Our results contributed to the state of the art in the field of antigenic variation of P. falciparum. Before our research, the role of RUF6 was known to be required for mono-allelic expression of var gene family. However, we provided evidence of its essentiality for any var expression. Our results also opened the gate of the involvement of such elements in the tethering of var central clusters to the nuclear periphery, an unexplored topic in P. falciparum. Also, we provide the possible first description of a DNA region which can be considered as boundary element (sequence which stops the heterochromatin propagation) in P. falciparum, located at the 3’ end of ap2-g.

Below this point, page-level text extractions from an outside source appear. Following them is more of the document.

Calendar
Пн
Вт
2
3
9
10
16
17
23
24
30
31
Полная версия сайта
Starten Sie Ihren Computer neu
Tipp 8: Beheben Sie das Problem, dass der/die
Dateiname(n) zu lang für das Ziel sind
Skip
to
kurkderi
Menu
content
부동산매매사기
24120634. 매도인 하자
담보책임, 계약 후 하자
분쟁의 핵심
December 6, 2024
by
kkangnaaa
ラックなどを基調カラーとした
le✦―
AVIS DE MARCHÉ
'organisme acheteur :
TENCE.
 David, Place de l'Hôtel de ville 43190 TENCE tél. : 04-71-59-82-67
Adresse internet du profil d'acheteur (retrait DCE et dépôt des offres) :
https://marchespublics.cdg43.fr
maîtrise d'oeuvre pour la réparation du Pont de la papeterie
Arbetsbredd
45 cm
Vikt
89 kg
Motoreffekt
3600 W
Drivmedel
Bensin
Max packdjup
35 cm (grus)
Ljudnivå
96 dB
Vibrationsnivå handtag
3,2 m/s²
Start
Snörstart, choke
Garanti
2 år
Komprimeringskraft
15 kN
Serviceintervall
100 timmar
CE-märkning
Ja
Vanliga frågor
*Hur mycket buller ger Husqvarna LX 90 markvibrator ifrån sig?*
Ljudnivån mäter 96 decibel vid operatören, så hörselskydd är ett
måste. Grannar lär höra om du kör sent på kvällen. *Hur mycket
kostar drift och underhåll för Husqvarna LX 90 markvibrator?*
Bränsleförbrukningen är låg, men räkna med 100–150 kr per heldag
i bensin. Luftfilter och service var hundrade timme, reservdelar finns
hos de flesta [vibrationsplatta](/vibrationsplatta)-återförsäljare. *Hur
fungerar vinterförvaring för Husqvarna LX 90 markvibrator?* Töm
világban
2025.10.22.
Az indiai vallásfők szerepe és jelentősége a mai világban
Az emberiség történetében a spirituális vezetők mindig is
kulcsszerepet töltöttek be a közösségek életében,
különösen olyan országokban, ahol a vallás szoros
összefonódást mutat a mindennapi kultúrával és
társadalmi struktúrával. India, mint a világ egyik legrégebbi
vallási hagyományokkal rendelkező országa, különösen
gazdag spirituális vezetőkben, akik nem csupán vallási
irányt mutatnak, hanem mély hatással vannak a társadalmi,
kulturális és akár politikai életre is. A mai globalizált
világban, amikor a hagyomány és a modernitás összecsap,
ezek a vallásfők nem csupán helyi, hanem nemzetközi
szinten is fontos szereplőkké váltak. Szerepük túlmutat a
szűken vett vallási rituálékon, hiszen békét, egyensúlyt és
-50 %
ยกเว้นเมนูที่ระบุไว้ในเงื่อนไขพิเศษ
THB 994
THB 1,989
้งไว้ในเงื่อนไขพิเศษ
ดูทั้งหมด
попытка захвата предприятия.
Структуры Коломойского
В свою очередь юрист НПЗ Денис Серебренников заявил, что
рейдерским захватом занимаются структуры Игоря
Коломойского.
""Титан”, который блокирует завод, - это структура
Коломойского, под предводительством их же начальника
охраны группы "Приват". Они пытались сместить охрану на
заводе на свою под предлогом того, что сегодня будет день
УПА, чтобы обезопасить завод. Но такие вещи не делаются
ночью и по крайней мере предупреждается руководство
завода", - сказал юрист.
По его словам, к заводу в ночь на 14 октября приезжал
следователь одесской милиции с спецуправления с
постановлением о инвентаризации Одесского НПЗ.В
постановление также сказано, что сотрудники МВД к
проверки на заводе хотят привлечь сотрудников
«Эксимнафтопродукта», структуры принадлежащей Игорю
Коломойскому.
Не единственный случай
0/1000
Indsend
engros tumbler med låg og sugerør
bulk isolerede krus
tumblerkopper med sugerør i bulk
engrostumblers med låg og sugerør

This gene has attracted attention from the scientific community in the last years, and the information we offer might be greatly useful for the topic of heterochromatin biology and sexual commitment, where ap2-g plays a pivotal role. The results from this project help understand the functioning of antigenic variation in P. falciparum and the mechanisms to keep the virulent genes repressed. Such information is invaluable to understand the way the parasite evades the host’ immune response and to develop new therapy options. Also, as we used as model a fundamental gene which triggers the sexual commitment, our data can offer interesting basis for further research focused on transmission blocking. In particular, a set of fifty-eight proteins enriched in the terminal part of ap2-g gene has been already uploaded to PRIDE database (dataset identifier PXD017930).